» PROBLEM DETAILS: Print every entry exactly as written.

(Saved entries)
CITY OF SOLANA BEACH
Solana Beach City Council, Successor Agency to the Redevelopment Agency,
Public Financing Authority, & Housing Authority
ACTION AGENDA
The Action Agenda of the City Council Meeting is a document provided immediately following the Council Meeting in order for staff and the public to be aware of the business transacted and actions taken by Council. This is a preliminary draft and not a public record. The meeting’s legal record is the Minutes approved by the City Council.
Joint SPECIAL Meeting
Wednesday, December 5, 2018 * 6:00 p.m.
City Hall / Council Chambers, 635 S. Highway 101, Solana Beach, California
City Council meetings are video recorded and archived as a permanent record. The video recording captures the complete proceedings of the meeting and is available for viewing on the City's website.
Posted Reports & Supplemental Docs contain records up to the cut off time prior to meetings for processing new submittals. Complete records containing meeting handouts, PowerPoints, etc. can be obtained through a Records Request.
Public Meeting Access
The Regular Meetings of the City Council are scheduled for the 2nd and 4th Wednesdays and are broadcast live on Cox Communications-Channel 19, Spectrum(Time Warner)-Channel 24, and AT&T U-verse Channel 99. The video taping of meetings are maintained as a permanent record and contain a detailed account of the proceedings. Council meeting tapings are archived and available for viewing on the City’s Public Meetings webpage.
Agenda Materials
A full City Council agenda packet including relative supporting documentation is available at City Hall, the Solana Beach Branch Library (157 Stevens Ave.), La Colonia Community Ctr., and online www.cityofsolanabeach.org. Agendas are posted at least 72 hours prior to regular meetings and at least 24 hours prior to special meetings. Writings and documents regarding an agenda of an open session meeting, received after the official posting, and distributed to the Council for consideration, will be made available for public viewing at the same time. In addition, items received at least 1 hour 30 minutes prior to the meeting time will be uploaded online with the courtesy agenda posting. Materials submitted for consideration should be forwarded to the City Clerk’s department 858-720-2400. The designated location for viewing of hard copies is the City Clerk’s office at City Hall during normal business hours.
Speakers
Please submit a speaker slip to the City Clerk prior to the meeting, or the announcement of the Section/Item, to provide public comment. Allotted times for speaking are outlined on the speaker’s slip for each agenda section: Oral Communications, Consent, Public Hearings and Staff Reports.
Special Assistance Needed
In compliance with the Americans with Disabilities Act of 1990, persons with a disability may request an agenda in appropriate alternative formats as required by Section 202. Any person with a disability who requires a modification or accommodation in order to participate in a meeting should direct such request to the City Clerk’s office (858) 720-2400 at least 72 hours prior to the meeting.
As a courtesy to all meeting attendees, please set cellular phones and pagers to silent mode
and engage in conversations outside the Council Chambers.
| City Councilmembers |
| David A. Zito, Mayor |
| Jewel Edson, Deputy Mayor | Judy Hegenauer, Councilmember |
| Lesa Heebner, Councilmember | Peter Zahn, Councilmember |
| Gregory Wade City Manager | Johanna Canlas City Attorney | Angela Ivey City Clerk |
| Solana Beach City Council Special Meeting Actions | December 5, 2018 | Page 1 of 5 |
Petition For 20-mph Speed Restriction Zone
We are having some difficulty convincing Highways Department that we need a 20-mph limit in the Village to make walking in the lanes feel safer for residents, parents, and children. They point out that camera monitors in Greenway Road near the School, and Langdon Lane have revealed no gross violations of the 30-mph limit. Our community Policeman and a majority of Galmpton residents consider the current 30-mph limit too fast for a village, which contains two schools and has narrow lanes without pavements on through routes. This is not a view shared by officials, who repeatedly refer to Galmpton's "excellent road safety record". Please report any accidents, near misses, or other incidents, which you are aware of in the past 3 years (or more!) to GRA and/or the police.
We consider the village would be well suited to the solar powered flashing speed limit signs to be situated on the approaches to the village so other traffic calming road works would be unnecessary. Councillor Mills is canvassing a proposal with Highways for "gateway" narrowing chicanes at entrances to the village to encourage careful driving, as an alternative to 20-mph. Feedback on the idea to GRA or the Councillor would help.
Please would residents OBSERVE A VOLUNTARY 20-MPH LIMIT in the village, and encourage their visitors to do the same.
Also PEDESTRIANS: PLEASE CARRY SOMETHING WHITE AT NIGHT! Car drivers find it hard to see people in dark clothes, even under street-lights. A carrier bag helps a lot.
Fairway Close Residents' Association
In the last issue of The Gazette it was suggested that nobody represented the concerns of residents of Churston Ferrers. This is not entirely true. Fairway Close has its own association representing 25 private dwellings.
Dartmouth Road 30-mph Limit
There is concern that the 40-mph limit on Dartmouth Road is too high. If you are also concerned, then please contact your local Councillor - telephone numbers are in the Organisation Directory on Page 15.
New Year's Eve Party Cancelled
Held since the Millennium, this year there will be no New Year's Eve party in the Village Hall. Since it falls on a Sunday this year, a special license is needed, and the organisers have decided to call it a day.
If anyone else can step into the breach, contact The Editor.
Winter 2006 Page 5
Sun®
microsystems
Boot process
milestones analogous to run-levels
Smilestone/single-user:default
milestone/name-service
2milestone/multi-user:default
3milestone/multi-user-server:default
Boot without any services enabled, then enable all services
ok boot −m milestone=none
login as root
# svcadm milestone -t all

» ANSWER TO THIS PROBLEM:
CITY OF SOLANA BEACH
Solana Beach City Council, Successor Agency to the Redevelopment Agency,
Public Financing Authority, & Housing Authority
ACTION AGENDA
The Action Agenda of the City Council Meeting is a document provided immediately following the Council Meeting in order for staff and the public to be aware of the business transacted and actions taken by Council. This is a preliminary draft and not a public record. The meeting’s legal record is the Minutes approved by the City Council.
Joint SPECIAL Meeting
Wednesday, December 5, 2018 * 6:00 p.m.
City Hall / Council Chambers, 635 S. Highway 101, Solana Beach, California
City Council meetings are video recorded and archived as a permanent record. The video recording captures the complete proceedings of the meeting and is available for viewing on the City's website.
Posted Reports & Supplemental Docs contain records up to the cut off time prior to meetings for processing new submittals. Complete records containing meeting handouts, PowerPoints, etc. can be obtained through a Records Request.
Public Meeting Access
The Regular Meetings of the City Council are scheduled for the 2nd and 4th Wednesdays and are broadcast live on Cox Communications-Channel 19, Spectrum(Time Warner)-Channel 24, and AT&T U-verse Channel 99. The video taping of meetings are maintained as a permanent record and contain a detailed account of the proceedings. Council meeting tapings are archived and available for viewing on the City’s Public Meetings webpage.
Agenda Materials
A full City Council agenda packet including relative supporting documentation is available at City Hall, the Solana Beach Branch Library (157 Stevens Ave.), La Colonia Community Ctr., and online www.cityofsolanabeach.org. Agendas are posted at least 72 hours prior to regular meetings and at least 24 hours prior to special meetings. Writings and documents regarding an agenda of an open session meeting, received after the official posting, and distributed to the Council for consideration, will be made available for public viewing at the same time. In addition, items received at least 1 hour 30 minutes prior to the meeting time will be uploaded online with the courtesy agenda posting. Materials submitted for consideration should be forwarded to the City Clerk’s department 858-720-2400. The designated location for viewing of hard copies is the City Clerk’s office at City Hall during normal business hours.
Speakers
Please submit a speaker slip to the City Clerk prior to the meeting, or the announcement of the Section/Item, to provide public comment. Allotted times for speaking are outlined on the speaker’s slip for each agenda section: Oral Communications, Consent, Public Hearings and Staff Reports.
Special Assistance Needed
In compliance with the Americans with Disabilities Act of 1990, persons with a disability may request an agenda in appropriate alternative formats as required by Section 202. Any person with a disability who requires a modification or accommodation in order to participate in a meeting should direct such request to the City Clerk’s office (858) 720-2400 at least 72 hours prior to the meeting.
As a courtesy to all meeting attendees, please set cellular phones and pagers to silent mode
and engage in conversations outside the Council Chambers.
| City Councilmembers |
| David A. Zito, Mayor |
| Jewel Edson, Deputy Mayor | Judy Hegenauer, Councilmember |
| Lesa Heebner, Councilmember | Peter Zahn, Councilmember |
| Gregory Wade City Manager | Johanna Canlas City Attorney | Angela Ivey City Clerk |
| Solana Beach City Council Special Meeting Actions | December 5, 2018 | Page 1 of 5 |
Petition For 20-mph Speed Restriction Zone
We are having some difficulty convincing Highways Department that we need a 20-mph limit in the Village to make walking in the lanes feel safer for residents, parents, and children. They point out that camera monitors in Greenway Road near the School, and Langdon Lane have revealed no gross violations of the 30-mph limit. Our community Policeman and a majority of Galmpton residents consider the current 30-mph limit too fast for a village, which contains two schools and has narrow lanes without pavements on through routes. This is not a view shared by officials, who repeatedly refer to Galmpton's "excellent road safety record". Please report any accidents, near misses, or other incidents, which you are aware of in the past 3 years (or more!) to GRA and/or the police.
We consider the village would be well suited to the solar powered flashing speed limit signs to be situated on the approaches to the village so other traffic calming road works would be unnecessary. Councillor Mills is canvassing a proposal with Highways for "gateway" narrowing chicanes at entrances to the village to encourage careful driving, as an alternative to 20-mph. Feedback on the idea to GRA or the Councillor would help.
Please would residents OBSERVE A VOLUNTARY 20-MPH LIMIT in the village, and encourage their visitors to do the same.
Also PEDESTRIANS: PLEASE CARRY SOMETHING WHITE AT NIGHT! Car drivers find it hard to see people in dark clothes, even under street-lights. A carrier bag helps a lot.
Fairway Close Residents' Association
In the last issue of The Gazette it was suggested that nobody represented the concerns of residents of Churston Ferrers. This is not entirely true. Fairway Close has its own association representing 25 private dwellings.
Dartmouth Road 30-mph Limit
There is concern that the 40-mph limit on Dartmouth Road is too high. If you are also concerned, then please contact your local Councillor - telephone numbers are in the Organisation Directory on Page 15.
New Year's Eve Party Cancelled
Held since the Millennium, this year there will be no New Year's Eve party in the Village Hall. Since it falls on a Sunday this year, a special license is needed, and the organisers have decided to call it a day.
If anyone else can step into the breach, contact The Editor.
Winter 2006 Page 5
Sun®
microsystems
Boot process
milestones analogous to run-levels
Smilestone/single-user:default
milestone/name-service
2milestone/multi-user:default
3milestone/multi-user-server:default
Boot without any services enabled, then enable all services
ok boot −m milestone=none
login as root
# svcadm milestone -t all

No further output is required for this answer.